§ **TASK TO CARRY OUT**: All the entries that follow must be written out again exactly.

(Data excerpts)
----
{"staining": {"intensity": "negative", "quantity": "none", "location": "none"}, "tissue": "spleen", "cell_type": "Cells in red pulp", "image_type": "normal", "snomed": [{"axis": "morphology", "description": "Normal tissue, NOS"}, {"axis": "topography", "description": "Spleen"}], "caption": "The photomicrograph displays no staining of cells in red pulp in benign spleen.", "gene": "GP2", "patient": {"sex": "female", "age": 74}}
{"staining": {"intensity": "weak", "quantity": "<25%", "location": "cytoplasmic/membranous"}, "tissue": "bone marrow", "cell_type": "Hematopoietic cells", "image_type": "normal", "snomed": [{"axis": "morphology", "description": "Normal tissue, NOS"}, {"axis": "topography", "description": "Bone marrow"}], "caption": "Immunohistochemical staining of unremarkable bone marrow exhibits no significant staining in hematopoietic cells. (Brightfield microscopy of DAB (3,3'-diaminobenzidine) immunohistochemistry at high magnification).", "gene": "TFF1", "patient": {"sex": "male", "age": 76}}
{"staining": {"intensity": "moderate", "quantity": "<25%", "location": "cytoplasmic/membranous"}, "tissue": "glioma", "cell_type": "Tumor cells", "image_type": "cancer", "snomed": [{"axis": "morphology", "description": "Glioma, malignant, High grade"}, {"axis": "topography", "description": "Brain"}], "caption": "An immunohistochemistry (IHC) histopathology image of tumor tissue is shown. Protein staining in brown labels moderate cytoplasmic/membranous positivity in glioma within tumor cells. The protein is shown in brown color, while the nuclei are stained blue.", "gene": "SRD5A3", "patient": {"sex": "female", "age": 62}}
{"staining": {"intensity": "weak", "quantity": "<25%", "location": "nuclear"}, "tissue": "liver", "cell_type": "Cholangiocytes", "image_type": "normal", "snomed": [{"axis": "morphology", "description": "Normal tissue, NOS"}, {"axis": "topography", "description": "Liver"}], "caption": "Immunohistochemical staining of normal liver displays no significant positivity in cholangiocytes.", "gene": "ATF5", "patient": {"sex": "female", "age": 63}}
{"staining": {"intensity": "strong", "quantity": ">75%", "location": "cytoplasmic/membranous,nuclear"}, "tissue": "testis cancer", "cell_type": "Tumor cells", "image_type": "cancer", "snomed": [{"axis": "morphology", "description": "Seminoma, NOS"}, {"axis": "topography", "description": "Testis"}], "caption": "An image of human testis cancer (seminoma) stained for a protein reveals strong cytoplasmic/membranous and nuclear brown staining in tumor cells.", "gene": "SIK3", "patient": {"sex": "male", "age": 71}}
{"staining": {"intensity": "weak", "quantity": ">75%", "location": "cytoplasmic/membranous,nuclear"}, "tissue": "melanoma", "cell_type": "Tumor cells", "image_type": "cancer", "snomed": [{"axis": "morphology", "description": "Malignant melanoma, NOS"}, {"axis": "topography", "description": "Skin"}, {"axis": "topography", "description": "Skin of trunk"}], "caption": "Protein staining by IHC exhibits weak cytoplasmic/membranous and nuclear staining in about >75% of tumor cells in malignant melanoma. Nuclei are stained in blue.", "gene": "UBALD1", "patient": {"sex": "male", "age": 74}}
----
§ **YOUR SOLUTION**:
{"staining": {"intensity": "negative", "quantity": "none", "location": "none"}, "tissue": "spleen", "cell_type": "Cells in red pulp", "image_type": "normal", "snomed": [{"axis": "morphology", "description": "Normal tissue, NOS"}, {"axis": "topography", "description": "Spleen"}], "caption": "The photomicrograph displays no staining of cells in red pulp in benign spleen.", "gene": "GP2", "patient": {"sex": "female", "age": 74}}
{"staining": {"intensity": "weak", "quantity": "<25%", "location": "cytoplasmic/membranous"}, "tissue": "bone marrow", "cell_type": "Hematopoietic cells", "image_type": "normal", "snomed": [{"axis": "morphology", "description": "Normal tissue, NOS"}, {"axis": "topography", "description": "Bone marrow"}], "caption": "Immunohistochemical staining of unremarkable bone marrow exhibits no significant staining in hematopoietic cells. (Brightfield microscopy of DAB (3,3'-diaminobenzidine) immunohistochemistry at high magnification).", "gene": "TFF1", "patient": {"sex": "male", "age": 76}}
{"staining": {"intensity": "moderate", "quantity": "<25%", "location": "cytoplasmic/membranous"}, "tissue": "glioma", "cell_type": "Tumor cells", "image_type": "cancer", "snomed": [{"axis": "morphology", "description": "Glioma, malignant, High grade"}, {"axis": "topography", "description": "Brain"}], "caption": "An immunohistochemistry (IHC) histopathology image of tumor tissue is shown. Protein staining in brown labels moderate cytoplasmic/membranous positivity in glioma within tumor cells. The protein is shown in brown color, while the nuclei are stained blue.", "gene": "SRD5A3", "patient": {"sex": "female", "age": 62}}
{"staining": {"intensity": "weak", "quantity": "<25%", "location": "nuclear"}, "tissue": "liver", "cell_type": "Cholangiocytes", "image_type": "normal", "snomed": [{"axis": "morphology", "description": "Normal tissue, NOS"}, {"axis": "topography", "description": "Liver"}], "caption": "Immunohistochemical staining of normal liver displays no significant positivity in cholangiocytes.", "gene": "ATF5", "patient": {"sex": "female", "age": 63}}
{"staining": {"intensity": "strong", "quantity": ">75%", "location": "cytoplasmic/membranous,nuclear"}, "tissue": "testis cancer", "cell_type": "Tumor cells", "image_type": "cancer", "snomed": [{"axis": "morphology", "description": "Seminoma, NOS"}, {"axis": "topography", "description": "Testis"}], "caption": "An image of human testis cancer (seminoma) stained for a protein reveals strong cytoplasmic/membranous and nuclear brown staining in tumor cells.", "gene": "SIK3", "patient": {"sex": "male", "age": 71}}
{"staining": {"intensity": "weak", "quantity": ">75%", "location": "cytoplasmic/membranous,nuclear"}, "tissue": "melanoma", "cell_type": "Tumor cells", "image_type": "cancer", "snomed": [{"axis": "morphology", "description": "Malignant melanoma, NOS"}, {"axis": "topography", "description": "Skin"}, {"axis": "topography", "description": "Skin of trunk"}], "caption": "Protein staining by IHC exhibits weak cytoplasmic/membranous and nuclear staining in about >75% of tumor cells in malignant melanoma. Nuclei are stained in blue.", "gene": "UBALD1", "patient": {"sex": "male", "age": 74}}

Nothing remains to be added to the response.